Dental Credentialing Coordinator

ProMedicaEvansville, WY
Onsite

About The Position

This position is responsible for gathering, verifying, tracking, and maintaining an audit trail of elements outlined in the Plan's credentialing and re-credentialing policy and procedures. This includes liaison activities with primary sources for new or established Dentists. The role provides administrative support in the area of credentialing and re-credentialing, including accurately typed correspondence and reports regarding provider applications. The coordinator will maintain a working knowledge of the credentialing and re-credentialing process and other standards, and communicate with the Dental Review Team when needed to gather their expert opinion on an application for credentialing. Responsibilities also include management of provider contracts and fee schedule management. The role ensures that Dentist files are maintained with current information on licensure, DEA certificates, malpractice insurance coverage, malpractice claims experience, and other pertinent data, including National Practitioner Data Bank reporting requirements. The position involves running provider adequacy reports and accessibility reports on a quarterly basis, maintaining provider directories (Commercial and Medicare), and uploading provider directories for Medicare and Health Plans monthly. Network verification to meet state requirements, processing provider updates in the system, and providing support to accounting with TIN verification are also key duties. The coordinator will process member letters regarding provider terms and serve as a direct contact for provider offices needing verification and additional information. This role is the main contact for leased networks with GEHA, including requesting reports and provider data, and completing GEHA Compliance quarterly outreach.
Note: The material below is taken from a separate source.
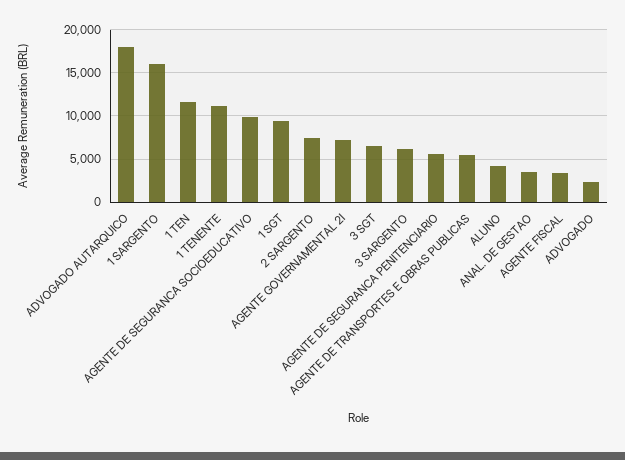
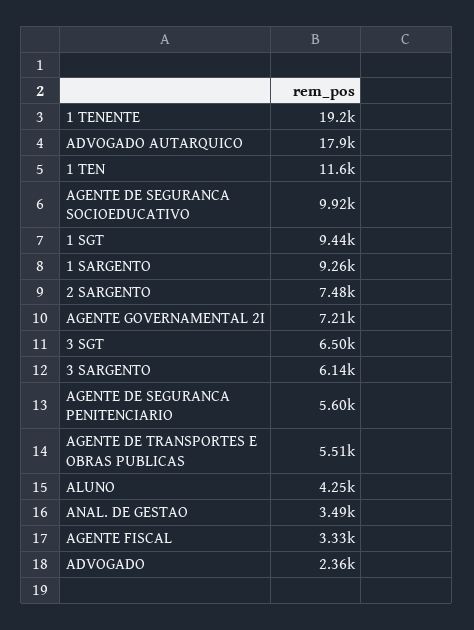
1 SARGENTO: 16000 -> 9260
1 TENENTE: 11000 -> 19200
It acts as a point of contact for dental offices when Dental Network Representatives are out in the field, provides marketing support for projects with dental offices, and assists in report generation for the department.

Requirements

  • High School Diploma or GED required.
  • Excellent computer skills, including Word and Excel or similar software.
  • Must have excellent interpersonal skills necessary to communicate effectively with callers, physicians and offices.
  • Strong customer service orientation and interpersonal skills for positive relationship building.
  • Must possess good organizational and priority setting skills and exercise independent judgment with minimal guidance and supervision.
  • Self motivated and directed with the ability to effectively prioritize and execute tasks in a high pressure environment.
  • Team oriented within the Operations area in order to maintain a collaborative environment for problem solving.
  • One to two years experience in telephone-based customer service preferred.

Nice To Haves

  • Associates degree.
  • Strong knowledge base of dental billing office practices, including practice management computer system experience preferred.
  • Demonstrate knowledge of ADA/CDT coding regulations and requirements preferred.
  • Basic knowledge of insurance regulations.

Responsibilities

  • Gathers, verifies, tracks, and maintains an audit trail of elements outlined in the Plan's credentialing and re-credentialing policy and procedures.
  • Provides administrative support in the area of credentialing and re-credentialing.
  • Maintains a working knowledge of the credentialing and re-credentialing process and other standards.
  • Communicates with the Dental Review Team when needed to gather their expert opinion on an application for credentialing.
  • Manages provider contracts.
  • Manages fee schedules.
  • Ensures that Dentist files are maintained with current information on licensure, DEA certificates, malpractice insurance coverage, malpractice claims experience, and other pertinent data, including National Practitioner Data Bank reporting requirements.
  • Runs provider adequacy reports and accessibility reports on a quarterly basis.
  • Maintains provider directories (Commercial and Medicare).
  • Uploads provider directories for Medicare and Health Plans monthly.
  • Completes network verification as necessary to meet state requirements.
  • Completes any provider updates in the system and sends notification of completion to the provider.
  • Provides support to accounting with TIN verification as necessary.
  • Processes member letters regarding a provider term.
  • Serves as a direct contact for provider offices needing verification and any additional information as requested.
  • Acts as the main contact for leased networks with GEHA (requesting reports and provider data).
  • Completes GEHA Compliance quarterly outreach.
  • Serves as a point of contact for dental offices when Dental Network Representatives are out in the field.
  • Provides marketing support for projects with dental offices.
  • Assists in report generation for the department.

Benefits

  • Flexible benefits that include compensation and programs to help you take care of your family, your finances and your personal well-being.